▶ _Texto de referencia_:
Chávez en Diana

Lunes, 7 de junio de 2010

Busco el control remoto y sintonizo Globovisión. En el televisor aparece Chávez. Está en la fábrica de aceite Diana, rodeado de gente, las cámaras siguiéndolo mientras le dan un tour por las máquinas. Lleva una chaqueta verde militar, abotonada hasta el cuello, que casi cubre completamente la camisa roja que lleva debajo como una sudadera. Es un hombre bajito, macizo, un barrilito. No ha tenido una buena semana, pero se le ve enérgico. Se le nota en la manera como camina, en los gestos, en la locuacidad. Lleva varios días desaparecido, atizando las eternas especulaciones sobre su estado de ánimo (“Parece que a Chávez le dio un bajón; está deprimido; no se levanta de la cama…”). Pero, si estuvo deprimido, esta mañana se levantó de buen ánimo, dispuesto a batallar contra sus adversarios.

El vicepresidente Elías Jaua está al lado de él, casi indistinguible del resto de los asistentes y trabajadores -todos uniformados con camisas y cascos rojos. Chávez saluda a la gente, hace preguntas, comentarios, a veces buscando las cámaras si considera que lo que dice o va a decir es importante. El trabajador que lo guía se detiene en una máquina que le pone las tapas a las botellas ya llenas de aceite. Pero cuando comienza a darle una explicación Chávez lo interrumpe:

“Fijate una cosa. Aquí estamos viendo nosotros algo muy importante para explicar lo que es el proceso económico…El trabajador y la máquina…La máquina y el trabajador, ¿eh? Nunca en la vida la máquina sustituirá al trabajador. Porque el trabajador, a diferencia del burgués, ¡es el alma de la fábrica! Las máquinas aparecieron para incrementar la productividad y bajar el esfuerzo físico. Y para acabar también ¡con el esclavismo! Pero luego vino el capitalismo y la revolución industrial, y convirtieron a las máquinas ¿en qué? ¡En esclavistas! Ahora en el socialismo las máquinas y los trabajadores ¡se liberan!

▶ _Datos extraídos_:
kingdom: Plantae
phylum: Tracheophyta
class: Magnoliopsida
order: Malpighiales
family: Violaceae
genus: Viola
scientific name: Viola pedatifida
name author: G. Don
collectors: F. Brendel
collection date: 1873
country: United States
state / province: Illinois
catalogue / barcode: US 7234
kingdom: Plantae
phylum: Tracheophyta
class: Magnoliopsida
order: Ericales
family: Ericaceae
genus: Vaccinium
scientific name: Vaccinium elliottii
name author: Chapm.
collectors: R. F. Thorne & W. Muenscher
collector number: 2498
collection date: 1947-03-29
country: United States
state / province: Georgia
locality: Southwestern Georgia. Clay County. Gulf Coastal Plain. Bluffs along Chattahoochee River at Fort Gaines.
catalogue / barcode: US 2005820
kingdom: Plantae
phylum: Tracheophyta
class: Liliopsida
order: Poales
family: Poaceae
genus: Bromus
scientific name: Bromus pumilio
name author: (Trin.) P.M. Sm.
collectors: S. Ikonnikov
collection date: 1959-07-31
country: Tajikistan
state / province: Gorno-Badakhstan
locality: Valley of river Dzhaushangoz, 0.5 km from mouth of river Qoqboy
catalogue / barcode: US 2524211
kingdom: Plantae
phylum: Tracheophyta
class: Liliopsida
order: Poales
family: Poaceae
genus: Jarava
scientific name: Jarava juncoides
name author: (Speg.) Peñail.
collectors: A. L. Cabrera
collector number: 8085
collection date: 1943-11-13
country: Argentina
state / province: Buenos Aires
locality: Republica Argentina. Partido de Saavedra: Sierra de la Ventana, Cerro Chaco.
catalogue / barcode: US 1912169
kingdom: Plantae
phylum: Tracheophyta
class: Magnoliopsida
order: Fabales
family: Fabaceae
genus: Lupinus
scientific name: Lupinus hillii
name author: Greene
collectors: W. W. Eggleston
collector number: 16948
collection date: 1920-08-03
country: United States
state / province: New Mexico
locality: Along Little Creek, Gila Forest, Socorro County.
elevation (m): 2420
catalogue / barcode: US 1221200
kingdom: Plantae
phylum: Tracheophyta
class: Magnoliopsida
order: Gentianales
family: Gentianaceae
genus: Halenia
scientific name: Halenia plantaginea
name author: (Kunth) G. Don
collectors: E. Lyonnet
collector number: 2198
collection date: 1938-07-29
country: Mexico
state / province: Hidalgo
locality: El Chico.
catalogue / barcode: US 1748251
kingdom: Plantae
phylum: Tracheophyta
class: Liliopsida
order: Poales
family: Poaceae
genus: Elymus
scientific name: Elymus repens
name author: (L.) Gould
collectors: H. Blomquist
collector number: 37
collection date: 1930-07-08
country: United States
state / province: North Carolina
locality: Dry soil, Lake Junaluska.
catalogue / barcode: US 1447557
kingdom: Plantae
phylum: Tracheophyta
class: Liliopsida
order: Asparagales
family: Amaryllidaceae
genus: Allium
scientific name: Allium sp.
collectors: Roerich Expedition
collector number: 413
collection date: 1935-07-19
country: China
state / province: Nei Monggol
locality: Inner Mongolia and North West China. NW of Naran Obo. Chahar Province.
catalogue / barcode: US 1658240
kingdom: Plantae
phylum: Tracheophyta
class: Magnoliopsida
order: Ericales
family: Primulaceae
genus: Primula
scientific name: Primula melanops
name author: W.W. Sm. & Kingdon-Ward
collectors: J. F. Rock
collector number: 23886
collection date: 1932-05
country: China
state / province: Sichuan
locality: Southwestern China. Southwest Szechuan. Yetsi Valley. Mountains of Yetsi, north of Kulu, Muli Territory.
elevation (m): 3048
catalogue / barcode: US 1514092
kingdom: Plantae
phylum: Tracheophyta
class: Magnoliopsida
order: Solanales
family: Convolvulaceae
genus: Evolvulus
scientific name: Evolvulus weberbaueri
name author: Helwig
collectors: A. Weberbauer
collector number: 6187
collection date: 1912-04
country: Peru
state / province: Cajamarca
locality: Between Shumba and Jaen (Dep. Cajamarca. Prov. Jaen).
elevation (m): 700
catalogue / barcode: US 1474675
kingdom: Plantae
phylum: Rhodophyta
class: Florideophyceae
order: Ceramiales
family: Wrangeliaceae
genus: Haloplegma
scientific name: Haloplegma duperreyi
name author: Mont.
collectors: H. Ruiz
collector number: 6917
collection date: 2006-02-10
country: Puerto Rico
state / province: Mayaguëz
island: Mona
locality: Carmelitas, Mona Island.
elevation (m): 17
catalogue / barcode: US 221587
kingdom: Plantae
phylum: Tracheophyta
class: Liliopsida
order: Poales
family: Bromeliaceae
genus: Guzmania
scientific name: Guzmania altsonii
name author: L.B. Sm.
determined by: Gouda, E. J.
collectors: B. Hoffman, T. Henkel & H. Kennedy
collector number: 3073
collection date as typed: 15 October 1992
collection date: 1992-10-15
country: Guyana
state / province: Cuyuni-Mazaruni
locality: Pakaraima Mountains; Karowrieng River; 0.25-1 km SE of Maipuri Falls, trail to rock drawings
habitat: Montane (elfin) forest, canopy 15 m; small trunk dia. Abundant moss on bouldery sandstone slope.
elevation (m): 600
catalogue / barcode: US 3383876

▶ _Ejercicios propuestos_:
[1] Transcribe literalmente el fragmento del texto sobre Chávez en la fábrica Diana que va desde "Lunes, 7 de" hasta "contra sus adversarios.".
[2] Según el texto sobre Chávez en la fábrica Diana, ¿quién está al lado de Chávez durante el recorrido?

▶ _Las respuestas_:
[1]
Lunes, 7 de junio de 2010

Busco el control remoto y sintonizo Globovisión. En el televisor aparece Chávez. Está en la fábrica de aceite Diana, rodeado de gente, las cámaras siguiéndolo mientras le dan un tour por las máquinas. Lleva una chaqueta verde militar, abotonada hasta el cuello, que casi cubre completamente la camisa roja que lleva debajo como una sudadera. Es un hombre bajito, macizo, un barrilito. No ha tenido una buena semana, pero se le ve enérgico. Se le nota en la manera como camina, en los gestos, en la locuacidad. Lleva varios días desaparecido, atizando las eternas especulaciones sobre su estado de ánimo (“Parece que a Chávez le dio un bajón; está deprimido; no se levanta de la cama…”). Pero, si estuvo deprimido, esta mañana se levantó de buen ánimo, dispuesto a batallar contra sus adversarios.

[2] El vicepresidente Elías Jaua.